When I print my Red colors they tend to look pink. Is there a color adjustment I can make to overcome this problem?


----------



## FatKat Printz (Dec 26, 2008)

are your white dampers contaminated with red??


----------



## dnuss (Sep 3, 2010)

No. It is a brand new machine.


----------



## FatKat Printz (Dec 26, 2008)

contamination can happen at anytime.. 

what kind of DTG printer??


----------



## CanExplorer (Apr 8, 2007)

"red" is very difficult to do....you have to adjust in photoshop or other software.


----------



## dnuss (Sep 3, 2010)

What adjustments should I make in the software?


----------



## FatKat Printz (Dec 26, 2008)

what DTG software are your running?? What graphic software are your running? 

Do you have a picture??


----------



## dnuss (Sep 3, 2010)

I don't want to mention the machine name because being a newbie I do not want to bring bad impressions about the machine. I am using Corel Draw software. Could anyone tell me the best color management scenario. I also find my blues are turning out purple.

Also, thank you to everyone who has replied and given helpful suggestions and possibilities.


----------



## zoom_monster (Sep 20, 2006)

dnuss said:


> What adjustments should I make in the software?

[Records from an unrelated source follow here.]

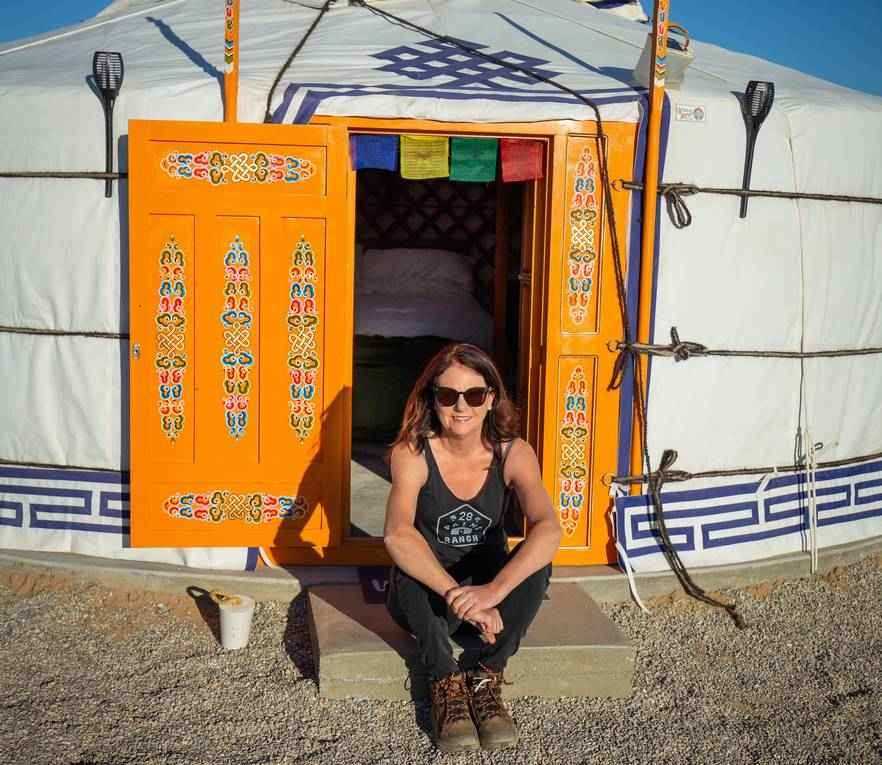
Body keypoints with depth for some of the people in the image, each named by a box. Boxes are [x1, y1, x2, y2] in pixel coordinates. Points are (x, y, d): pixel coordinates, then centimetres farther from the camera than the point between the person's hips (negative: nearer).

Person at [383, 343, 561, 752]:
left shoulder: (513, 453, -14)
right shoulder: (412, 453, -19)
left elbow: (548, 529, -31)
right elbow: (397, 535, -36)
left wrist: (493, 591, -45)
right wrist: (456, 595, -47)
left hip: (490, 589, 2)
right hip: (426, 597, -1)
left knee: (536, 561, -28)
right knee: (408, 563, -34)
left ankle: (482, 678, -14)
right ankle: (445, 683, -18)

 Pure RED is a combo of yellow and magenta. Sounds like you need to use more yellow in this case. Print a color chart that includes all possible colors. For clicks and grins, print this on a t-shirt as well as a sheet of photo paper. In order for you to adjust, you need to understand what CMYK is and how it works, so that you can properly set up the artwork that you feed your printer.


----------